Chef Tong Chee-hwee prepares Spring Festival treats at his Chinese restaurant, HKK, in London.[Photo provided to China Daily]
"In some parts of China, it is tradition to eat and gift apples during Chinese New Year," says chef Tong Chee-hwee, "as the word apple in Chinese 'pinguo' sounds like the word 'peace'."
My friend and I are in London for Spring Festival, celebrating the holiday at the celebrated Chinese restaurant, HKK. That's the uber-upscale sibling of Hakkasan, the popular eatery that opened in London with the award-winning Tong as head chef in 2001. It won a Michelin star within a year that it retains today, and Hakkasan has since opened branches in Shanghai, San Francisco and elsewhere.
My excitement about apples betrays an embarrassing habit－I have skipped down through the special eight-course New Year menu to see what's for dessert. Happy day! There are two, including the green apple cardamom crisp noodle that has captured my fancy.
But all in good time.
Our Year of the Monkey starts with the Prosperity Platter, starring a fresh salad mix of crisp noodles, spicy greens, sprouts and jewel-toned pomegranate seeds, all lightly dressed with plum sauce and olive oil. It's served with a sparkling Japanese sake that's only 5 percent alcohol and very refreshing. Side plates offer nibbles of fatty pork with a crispy top, and a smoked Japanese oyster wrapped in Chinese cabbage.
Chef Tong, who now spends most of his time at HKK, says a traditional platter like this is the sort of dish that Chinese guests are looking for in London, though in China each city has its own food heritage.

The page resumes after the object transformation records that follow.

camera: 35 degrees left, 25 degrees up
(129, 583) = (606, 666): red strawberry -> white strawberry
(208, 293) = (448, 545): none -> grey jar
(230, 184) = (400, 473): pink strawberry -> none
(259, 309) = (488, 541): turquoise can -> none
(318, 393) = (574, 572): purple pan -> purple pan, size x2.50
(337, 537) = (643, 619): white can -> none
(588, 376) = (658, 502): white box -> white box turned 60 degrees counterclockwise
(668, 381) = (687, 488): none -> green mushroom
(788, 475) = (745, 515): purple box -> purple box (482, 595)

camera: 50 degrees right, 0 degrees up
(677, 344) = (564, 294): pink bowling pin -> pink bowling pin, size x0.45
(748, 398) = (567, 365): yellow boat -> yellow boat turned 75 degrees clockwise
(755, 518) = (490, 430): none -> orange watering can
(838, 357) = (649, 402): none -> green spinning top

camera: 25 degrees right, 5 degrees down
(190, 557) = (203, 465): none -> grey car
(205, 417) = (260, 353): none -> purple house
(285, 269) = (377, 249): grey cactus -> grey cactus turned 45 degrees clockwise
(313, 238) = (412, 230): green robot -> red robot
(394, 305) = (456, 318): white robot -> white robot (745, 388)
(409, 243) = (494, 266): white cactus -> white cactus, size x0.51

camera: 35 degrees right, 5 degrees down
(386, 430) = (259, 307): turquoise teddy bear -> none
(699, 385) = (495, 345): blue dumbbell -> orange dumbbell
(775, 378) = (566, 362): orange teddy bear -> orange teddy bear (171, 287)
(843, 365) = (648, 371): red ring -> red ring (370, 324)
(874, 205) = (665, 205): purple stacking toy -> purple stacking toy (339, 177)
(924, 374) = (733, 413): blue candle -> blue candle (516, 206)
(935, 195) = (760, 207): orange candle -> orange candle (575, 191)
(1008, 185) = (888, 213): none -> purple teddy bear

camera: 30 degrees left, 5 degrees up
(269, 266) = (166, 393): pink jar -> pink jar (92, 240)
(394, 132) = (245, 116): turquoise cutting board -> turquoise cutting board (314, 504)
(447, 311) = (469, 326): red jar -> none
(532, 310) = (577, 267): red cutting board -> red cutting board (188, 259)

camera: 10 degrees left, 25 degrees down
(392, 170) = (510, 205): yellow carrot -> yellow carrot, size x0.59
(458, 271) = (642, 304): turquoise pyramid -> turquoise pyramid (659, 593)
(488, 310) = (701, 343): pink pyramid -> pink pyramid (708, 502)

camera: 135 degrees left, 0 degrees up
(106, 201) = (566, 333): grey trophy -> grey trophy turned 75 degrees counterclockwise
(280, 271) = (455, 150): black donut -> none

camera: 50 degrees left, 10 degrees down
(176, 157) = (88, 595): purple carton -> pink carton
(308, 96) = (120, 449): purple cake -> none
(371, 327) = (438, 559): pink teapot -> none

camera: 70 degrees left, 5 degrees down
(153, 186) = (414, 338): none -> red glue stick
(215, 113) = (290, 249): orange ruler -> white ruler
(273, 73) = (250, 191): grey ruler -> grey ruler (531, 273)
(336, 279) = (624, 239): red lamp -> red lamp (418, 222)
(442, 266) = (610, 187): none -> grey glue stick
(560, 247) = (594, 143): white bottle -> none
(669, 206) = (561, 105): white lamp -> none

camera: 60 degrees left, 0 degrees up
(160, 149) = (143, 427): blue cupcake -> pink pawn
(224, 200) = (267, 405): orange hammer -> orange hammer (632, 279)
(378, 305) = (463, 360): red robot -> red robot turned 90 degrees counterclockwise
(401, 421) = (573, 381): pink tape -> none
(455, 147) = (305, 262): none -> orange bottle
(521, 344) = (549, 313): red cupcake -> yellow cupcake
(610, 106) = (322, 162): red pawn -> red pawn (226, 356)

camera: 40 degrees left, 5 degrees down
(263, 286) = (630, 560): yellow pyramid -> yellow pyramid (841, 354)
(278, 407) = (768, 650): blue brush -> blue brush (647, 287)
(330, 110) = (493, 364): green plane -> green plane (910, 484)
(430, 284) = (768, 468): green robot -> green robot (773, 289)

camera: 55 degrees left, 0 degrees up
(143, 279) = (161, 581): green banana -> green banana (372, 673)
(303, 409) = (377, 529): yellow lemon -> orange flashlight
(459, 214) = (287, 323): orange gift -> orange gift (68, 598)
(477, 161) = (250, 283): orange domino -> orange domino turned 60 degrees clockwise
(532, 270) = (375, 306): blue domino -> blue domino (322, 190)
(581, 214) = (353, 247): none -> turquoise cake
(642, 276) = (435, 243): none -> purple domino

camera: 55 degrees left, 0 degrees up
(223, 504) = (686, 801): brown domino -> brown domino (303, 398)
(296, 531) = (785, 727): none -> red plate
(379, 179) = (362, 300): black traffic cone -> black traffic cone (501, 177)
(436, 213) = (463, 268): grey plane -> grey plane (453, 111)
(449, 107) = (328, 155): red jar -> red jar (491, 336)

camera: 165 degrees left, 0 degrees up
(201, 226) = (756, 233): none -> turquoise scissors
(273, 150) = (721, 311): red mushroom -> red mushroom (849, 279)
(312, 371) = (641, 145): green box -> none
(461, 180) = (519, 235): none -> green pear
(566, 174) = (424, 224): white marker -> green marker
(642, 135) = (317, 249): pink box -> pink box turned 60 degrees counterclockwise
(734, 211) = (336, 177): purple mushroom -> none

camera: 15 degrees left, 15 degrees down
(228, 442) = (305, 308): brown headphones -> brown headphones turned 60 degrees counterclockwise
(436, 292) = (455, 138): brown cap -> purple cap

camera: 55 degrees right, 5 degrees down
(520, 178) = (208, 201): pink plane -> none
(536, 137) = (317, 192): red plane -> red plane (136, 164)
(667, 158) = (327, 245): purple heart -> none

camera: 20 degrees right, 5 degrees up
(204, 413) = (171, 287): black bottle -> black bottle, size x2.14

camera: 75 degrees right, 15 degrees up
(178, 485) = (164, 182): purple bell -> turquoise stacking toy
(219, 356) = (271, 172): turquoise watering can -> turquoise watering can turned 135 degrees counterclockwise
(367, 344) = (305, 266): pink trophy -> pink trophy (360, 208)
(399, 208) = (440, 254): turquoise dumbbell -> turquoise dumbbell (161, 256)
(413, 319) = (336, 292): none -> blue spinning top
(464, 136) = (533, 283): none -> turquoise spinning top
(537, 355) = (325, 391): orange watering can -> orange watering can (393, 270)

Then comes Tai Ji Supreme Seafood Soup, actually a pair of soups in the same bowl: A brilliant yolk-yellow crab-roe soup and a rich white broth of flaky fresh crab are presented in a yin-yang design. Yin and yang play a significant part in Chinese cuisine as well as philosophy, reflecting the importance of balance and harmony in ingredients as well as in textures and flavors.